Document excerpt →
Message-ID: <20000622183319.6124.qmail@web3001.mail.yahoo.com>
Date: Thu, 22 Jun 2000 11:33:19 -0700 (PDT)
From: Jessica Yu <jyy_99@yahoo.com>
To: danny@tcb.net, nanog@merit.edu
MIME-Version: 1.0
Content-Type: text/plain; charset=us-ascii
Errors-To: owner-nanog-outgoing@merit.edu


If every ISP does prefix based filtering on its
downstream customers, the integrity of the Internet
routing system will be improved a lot. The document
below proposes such a model:

http://www.iops.org/Documents/routing.html

                           --Jessica
--- Danny McPherson <danny@tcb.net> wrote:
> 
> 
> > i emphatically DO NOT think that large providers
> should filter other
> > peers. i think the large providers should filter
> their own announcements,
> > by carefully verifying what a downstream wishes to
> announce before
> > accepting it, filtering the customer
> announcements, and aggregating their
> > announcements to peers. 
> 
> I believe Randy's point is that it'd be really nice
> to filter prefixes 
> learned from peers, but even if the routing
> databases were up to date, 
> reliable and useful, the routers can't perform the
> policy matches against
> filters fast enough.  
> 
> And I agree completely.  The fact that pretty much
> any network with an
> AS number could take any Internet subnet completely
> offline in a matter 
> of -- what, ~8 minutes(?), intentionally or
> unintentionally, well, 
> I think it's pretty amazing.  The only way a service
> provider can protect
> their customers from this is by applying
> prefix-based filtering to all
> their peers.

Job 1 → Rewrite the records starting at their first line and ending at the line containing "VoxeetSDK.shared.notification.push.type = .callKit", changing "push notifications" to "push alerts" and leaving everything else the same.

Provided material →
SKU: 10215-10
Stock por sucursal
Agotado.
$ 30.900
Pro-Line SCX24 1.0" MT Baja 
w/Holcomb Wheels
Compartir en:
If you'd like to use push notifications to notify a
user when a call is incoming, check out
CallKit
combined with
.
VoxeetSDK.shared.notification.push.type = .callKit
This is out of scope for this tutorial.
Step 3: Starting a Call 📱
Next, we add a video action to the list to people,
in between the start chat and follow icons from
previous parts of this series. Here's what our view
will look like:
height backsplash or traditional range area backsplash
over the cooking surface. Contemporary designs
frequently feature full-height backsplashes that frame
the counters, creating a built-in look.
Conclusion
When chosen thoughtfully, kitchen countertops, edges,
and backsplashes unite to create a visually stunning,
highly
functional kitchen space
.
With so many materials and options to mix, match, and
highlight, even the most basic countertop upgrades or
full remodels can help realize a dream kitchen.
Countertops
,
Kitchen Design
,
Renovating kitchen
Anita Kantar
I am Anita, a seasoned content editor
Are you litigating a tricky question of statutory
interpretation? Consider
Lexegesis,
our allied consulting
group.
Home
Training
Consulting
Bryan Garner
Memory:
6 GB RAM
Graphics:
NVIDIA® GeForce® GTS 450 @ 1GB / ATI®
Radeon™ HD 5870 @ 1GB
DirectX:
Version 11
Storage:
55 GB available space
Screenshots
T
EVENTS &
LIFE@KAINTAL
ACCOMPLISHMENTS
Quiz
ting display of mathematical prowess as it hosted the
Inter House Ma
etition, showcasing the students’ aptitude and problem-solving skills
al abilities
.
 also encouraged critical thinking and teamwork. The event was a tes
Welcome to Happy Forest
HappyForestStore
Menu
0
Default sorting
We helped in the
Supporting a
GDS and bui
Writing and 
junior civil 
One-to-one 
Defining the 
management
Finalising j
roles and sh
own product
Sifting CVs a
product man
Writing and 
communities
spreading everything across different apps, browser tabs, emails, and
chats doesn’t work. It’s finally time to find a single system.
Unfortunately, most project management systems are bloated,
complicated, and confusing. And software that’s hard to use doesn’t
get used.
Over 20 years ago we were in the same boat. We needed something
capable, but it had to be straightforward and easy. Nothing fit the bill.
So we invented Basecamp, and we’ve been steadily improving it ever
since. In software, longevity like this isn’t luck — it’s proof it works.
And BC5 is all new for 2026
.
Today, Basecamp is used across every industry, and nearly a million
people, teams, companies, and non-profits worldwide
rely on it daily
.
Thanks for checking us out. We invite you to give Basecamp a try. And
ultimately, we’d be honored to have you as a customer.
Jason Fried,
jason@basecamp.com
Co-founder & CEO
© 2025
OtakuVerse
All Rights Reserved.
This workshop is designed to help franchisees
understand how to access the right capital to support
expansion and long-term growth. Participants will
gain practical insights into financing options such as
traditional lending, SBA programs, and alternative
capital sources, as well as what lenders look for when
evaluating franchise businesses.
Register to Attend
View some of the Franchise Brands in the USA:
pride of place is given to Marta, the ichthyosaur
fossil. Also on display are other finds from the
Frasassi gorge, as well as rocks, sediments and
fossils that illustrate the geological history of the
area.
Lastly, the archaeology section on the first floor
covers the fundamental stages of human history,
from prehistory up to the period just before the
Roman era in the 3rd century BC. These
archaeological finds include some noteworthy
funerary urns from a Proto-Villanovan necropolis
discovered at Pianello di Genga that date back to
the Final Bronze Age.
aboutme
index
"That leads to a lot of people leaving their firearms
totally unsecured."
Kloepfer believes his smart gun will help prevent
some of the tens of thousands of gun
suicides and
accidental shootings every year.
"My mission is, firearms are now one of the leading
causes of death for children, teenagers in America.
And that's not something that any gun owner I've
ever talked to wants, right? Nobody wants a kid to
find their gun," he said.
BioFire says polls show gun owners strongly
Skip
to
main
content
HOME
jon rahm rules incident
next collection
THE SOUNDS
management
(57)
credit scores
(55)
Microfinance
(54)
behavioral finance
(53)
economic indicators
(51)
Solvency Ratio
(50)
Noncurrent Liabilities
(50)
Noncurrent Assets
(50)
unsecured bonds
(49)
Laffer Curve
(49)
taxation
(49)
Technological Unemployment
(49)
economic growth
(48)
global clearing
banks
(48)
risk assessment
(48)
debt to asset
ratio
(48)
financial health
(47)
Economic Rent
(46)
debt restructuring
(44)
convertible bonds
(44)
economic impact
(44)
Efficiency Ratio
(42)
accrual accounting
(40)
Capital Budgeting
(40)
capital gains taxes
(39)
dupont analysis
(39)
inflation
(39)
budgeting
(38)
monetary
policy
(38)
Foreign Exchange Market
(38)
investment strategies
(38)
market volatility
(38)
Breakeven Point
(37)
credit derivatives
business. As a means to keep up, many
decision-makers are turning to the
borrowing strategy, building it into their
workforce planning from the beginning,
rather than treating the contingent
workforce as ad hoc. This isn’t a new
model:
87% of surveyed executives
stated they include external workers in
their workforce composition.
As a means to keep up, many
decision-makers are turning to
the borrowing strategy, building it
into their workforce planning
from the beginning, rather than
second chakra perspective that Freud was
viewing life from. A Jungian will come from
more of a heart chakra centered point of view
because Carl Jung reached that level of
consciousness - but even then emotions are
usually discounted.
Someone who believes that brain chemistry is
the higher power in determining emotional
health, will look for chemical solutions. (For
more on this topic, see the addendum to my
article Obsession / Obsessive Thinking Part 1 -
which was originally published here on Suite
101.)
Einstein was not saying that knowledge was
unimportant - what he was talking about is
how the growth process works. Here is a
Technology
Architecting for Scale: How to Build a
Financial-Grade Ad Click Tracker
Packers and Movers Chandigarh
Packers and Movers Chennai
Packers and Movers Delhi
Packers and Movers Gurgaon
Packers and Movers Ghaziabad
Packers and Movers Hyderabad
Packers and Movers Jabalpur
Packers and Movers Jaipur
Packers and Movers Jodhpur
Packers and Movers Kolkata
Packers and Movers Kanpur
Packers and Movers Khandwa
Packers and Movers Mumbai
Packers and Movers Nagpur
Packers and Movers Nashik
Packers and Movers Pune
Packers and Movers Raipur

Job 2 → In the mailing list message about routing, what does the quoted writer say large providers should filter?

Task solution 1 →
SKU: 10215-10
Stock por sucursal
Agotado.
$ 30.900
Pro-Line SCX24 1.0" MT Baja 
w/Holcomb Wheels
Compartir en:
If you'd like to use push alerts to notify a
user when a call is incoming, check out
CallKit
combined with
.
VoxeetSDK.shared.notification.push.type = .callKit

Task solution 2 → Their own announcements.